As campaign manager of Collective Shout, she appealed for the Australian Immigration Minister to get American rapper Tyler, the Creator's Australian visa denied because, she stated, he had written "music describing raping women, mutilating their bodies" and making songs that "rely on the exploitation of women to generate profits". She wrote in 2015 that "Tyler the Creator was not the first artist we targeted and he will not be the last" and cited the group's previous activism against other artists such as Robin Thicke, Brian McFadden and Redfoo. Tyler was ultimately banned from the country due to the content of his lyrics, he later characterized the country's visa policies as racist for having banned black musicians from entering while allowing in other white artists who had written similar songs.
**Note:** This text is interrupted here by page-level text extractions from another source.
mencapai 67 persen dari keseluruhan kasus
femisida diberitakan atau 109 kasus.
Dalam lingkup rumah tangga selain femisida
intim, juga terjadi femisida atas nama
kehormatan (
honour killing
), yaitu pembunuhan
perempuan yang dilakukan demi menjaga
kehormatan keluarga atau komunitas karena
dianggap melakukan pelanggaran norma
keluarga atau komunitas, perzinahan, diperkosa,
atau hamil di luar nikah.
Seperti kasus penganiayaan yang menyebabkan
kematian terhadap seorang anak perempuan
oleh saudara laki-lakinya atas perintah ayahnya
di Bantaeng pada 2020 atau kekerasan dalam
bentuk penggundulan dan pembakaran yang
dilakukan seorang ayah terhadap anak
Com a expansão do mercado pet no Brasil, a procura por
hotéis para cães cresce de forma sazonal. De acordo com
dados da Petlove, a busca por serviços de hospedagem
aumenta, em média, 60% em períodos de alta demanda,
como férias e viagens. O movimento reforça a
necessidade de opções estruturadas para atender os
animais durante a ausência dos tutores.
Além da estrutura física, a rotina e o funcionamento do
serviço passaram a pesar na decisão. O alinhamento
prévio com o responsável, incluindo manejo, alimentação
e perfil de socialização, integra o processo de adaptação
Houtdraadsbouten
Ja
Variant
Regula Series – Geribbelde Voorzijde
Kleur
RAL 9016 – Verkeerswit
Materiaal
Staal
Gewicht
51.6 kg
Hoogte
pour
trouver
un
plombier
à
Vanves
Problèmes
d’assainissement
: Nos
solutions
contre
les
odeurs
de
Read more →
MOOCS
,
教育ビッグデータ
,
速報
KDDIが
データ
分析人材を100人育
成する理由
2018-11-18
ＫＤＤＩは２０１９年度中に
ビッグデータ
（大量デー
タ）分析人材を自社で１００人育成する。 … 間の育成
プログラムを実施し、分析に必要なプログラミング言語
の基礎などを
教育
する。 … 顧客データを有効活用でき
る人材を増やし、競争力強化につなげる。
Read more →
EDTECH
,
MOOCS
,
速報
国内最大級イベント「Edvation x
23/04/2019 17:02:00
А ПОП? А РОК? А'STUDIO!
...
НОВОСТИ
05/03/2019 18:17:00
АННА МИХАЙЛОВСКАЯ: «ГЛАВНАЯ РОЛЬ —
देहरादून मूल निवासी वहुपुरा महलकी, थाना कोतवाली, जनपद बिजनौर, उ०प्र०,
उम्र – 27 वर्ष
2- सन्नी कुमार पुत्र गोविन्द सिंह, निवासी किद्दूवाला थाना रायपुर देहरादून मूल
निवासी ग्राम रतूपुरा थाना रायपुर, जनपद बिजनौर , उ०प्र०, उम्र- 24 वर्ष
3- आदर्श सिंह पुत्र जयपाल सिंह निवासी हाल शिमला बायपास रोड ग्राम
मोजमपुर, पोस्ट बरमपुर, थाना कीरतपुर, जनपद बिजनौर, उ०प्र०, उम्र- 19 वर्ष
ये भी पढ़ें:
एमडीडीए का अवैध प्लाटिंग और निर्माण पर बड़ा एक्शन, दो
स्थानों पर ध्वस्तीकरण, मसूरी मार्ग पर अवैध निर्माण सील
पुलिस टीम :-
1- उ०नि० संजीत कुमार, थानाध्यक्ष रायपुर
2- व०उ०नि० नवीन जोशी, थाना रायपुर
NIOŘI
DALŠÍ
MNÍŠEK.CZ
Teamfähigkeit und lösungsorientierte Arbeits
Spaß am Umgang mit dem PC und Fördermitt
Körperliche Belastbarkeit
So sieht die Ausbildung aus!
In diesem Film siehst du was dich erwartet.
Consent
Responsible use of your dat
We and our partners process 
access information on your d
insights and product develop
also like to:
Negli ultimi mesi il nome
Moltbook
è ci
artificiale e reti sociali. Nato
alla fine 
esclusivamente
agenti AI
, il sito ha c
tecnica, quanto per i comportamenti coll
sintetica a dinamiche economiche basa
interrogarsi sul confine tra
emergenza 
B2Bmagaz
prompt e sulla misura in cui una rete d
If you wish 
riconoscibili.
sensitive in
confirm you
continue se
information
Roper campaigned in 2025 to pressure payment processors to get hundreds of games containing mature and sexual themes banned on Steam and Itch.io. She said that she had identified about 500 titles that contain themes related to rape and incest. As a result of the campaign, thousands of games were banned from the platforms. The campaign was criticized as excessive by the International Game Developers Association and media researcher Brendan Keogh, both of whom stated that the resulting censorship would disproportionately impact sexual, gender and racial minorities. Keogh said that the campaign, which he said relied on showcasing extreme examples in order to gain public support, shared similarities with a moral panic. A petition against the censorship of such games gathered 200,000 signatures and was supported by Elon Musk.

Roper is the author of Sex Dolls, Robots and Woman Hating: The Case for Resistance (2022). In the book, she argues against the dominant sex-positive view of pornography, stating that sex dolls are harmful to women and girls and that they "facilitate a form of pornography male users can actively participate in, an embodied experience where they themselves can be both actors and pornographers".